Given passage ▸
********
Emerging growth company ☒
If an emerging growth
company, indicate by check mark if the registrant has elected not to use the extended transition period for complying with any new or
revised financial accounting standards provided pursuant to Section 13(a) of the Exchange Act.
Item 5.03 Amendments to Certificate of Incorporation
or Bylaws; Change in Fiscal Year.
On December 27, 2021, Malacca
Straits Acquisition Company Limited (the “Company”) held its 2021 annual general meeting (the “Annual Meeting”)
of shareholders. At the Annual Meeting, the Extension Amendment Proposal (as defined below) to amend the Company’s Amended and Restated
Memorandum and Articles of Association (“Charter Amendment”) was approved. Under Cayman Islands law, the Charter Amendment
took effect upon approval of the Extension Amendment Proposal (as defined below). The Company plans to file the Charter Amendment with
the Cayman Islands General Registry within 15 days of the Annual Meeting. The terms of the Charter Amendment are set forth in the Company’s
definitive proxy statement filed with the Securities and Exchange Commission on November 22, 2021.
Item 5.07 Submission of Matters to a Vote of
Security Holders.
********
Available data ▸
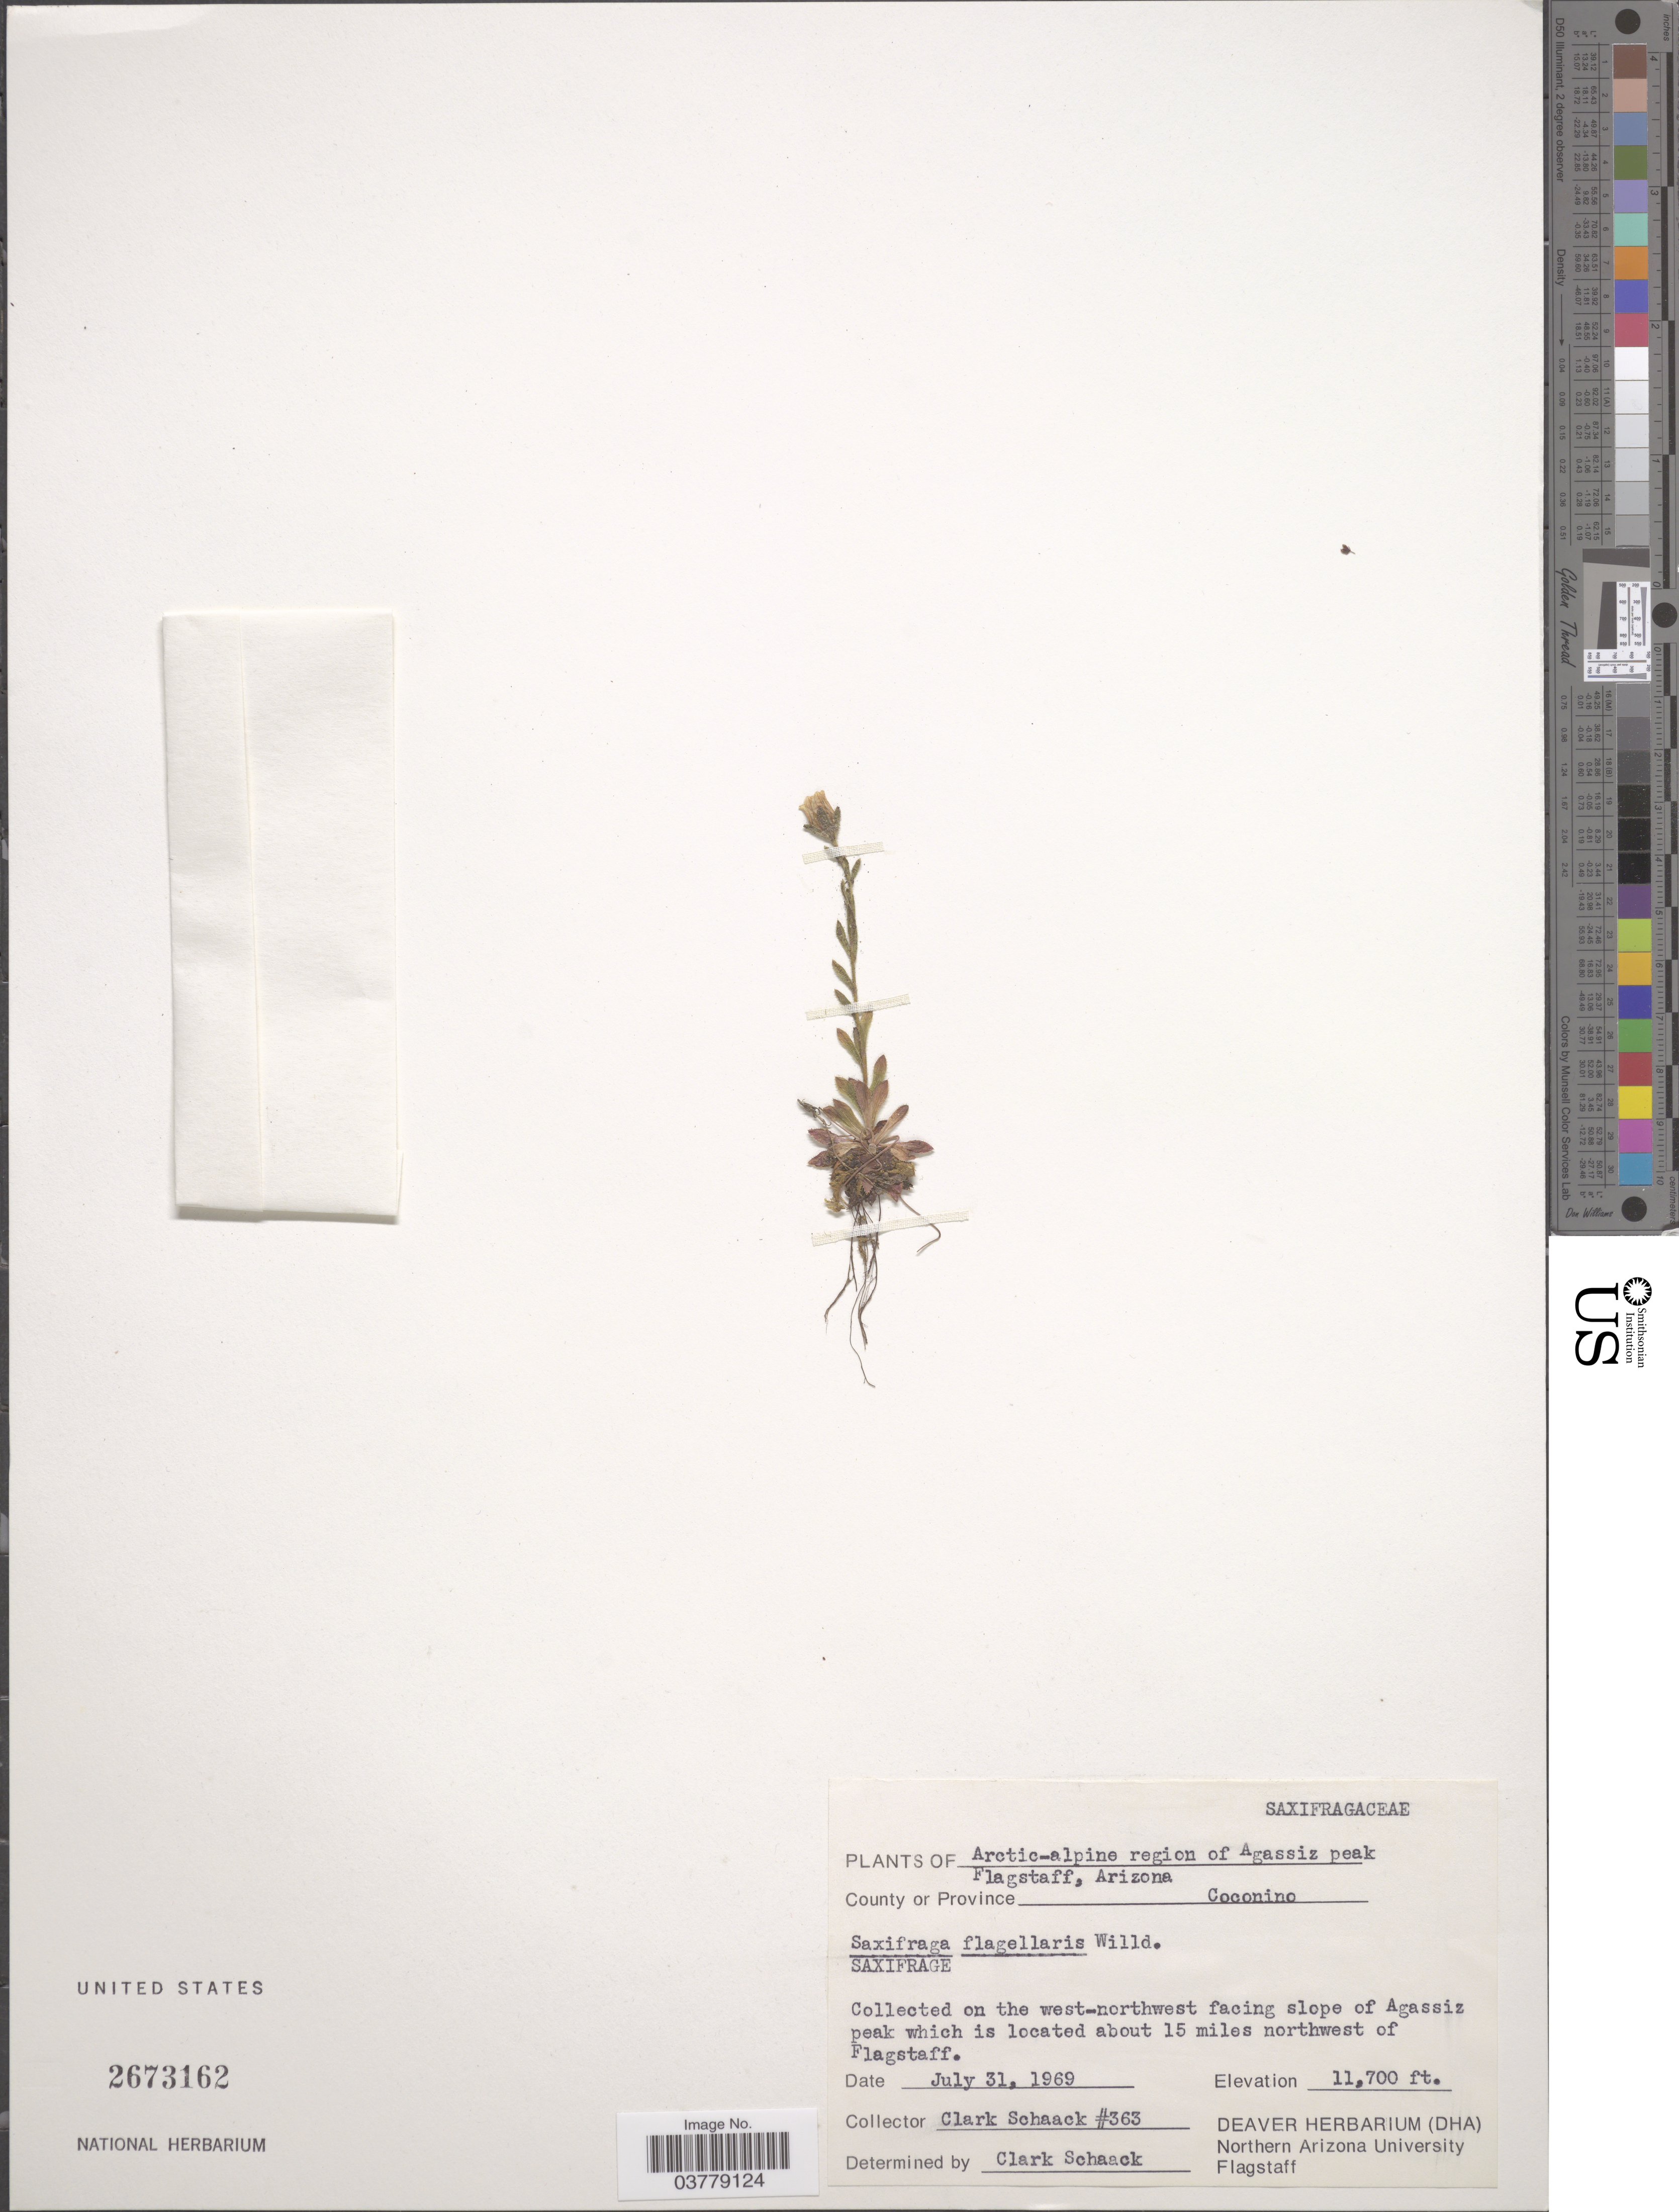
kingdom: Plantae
********
What to do ▸
For each numbered statement, state yes or no on whether it agrees with the filing excerpt, and quote the words from the filing excerpt that decide it. 1. The Company held its 2021 annual general meeting on December 27, 2021. 2. The Company has already filed the Charter Amendment with the Cayman Islands General Registry. 3. The definitive proxy statement was filed with the Securities and Exchange Commission on November 22, 2021. The listing has no connection to the filing excerpt.

Response ▸
1. Yes: "On December 27, 2021, Malacca Straits Acquisition Company Limited (the “Company”) held its 2021 annual general meeting"
2. No: "The Company plans to file the Charter Amendment with the Cayman Islands General Registry within 15 days of the Annual Meeting."
3. Yes: "definitive proxy statement filed with the Securities and Exchange Commission on November 22, 2021"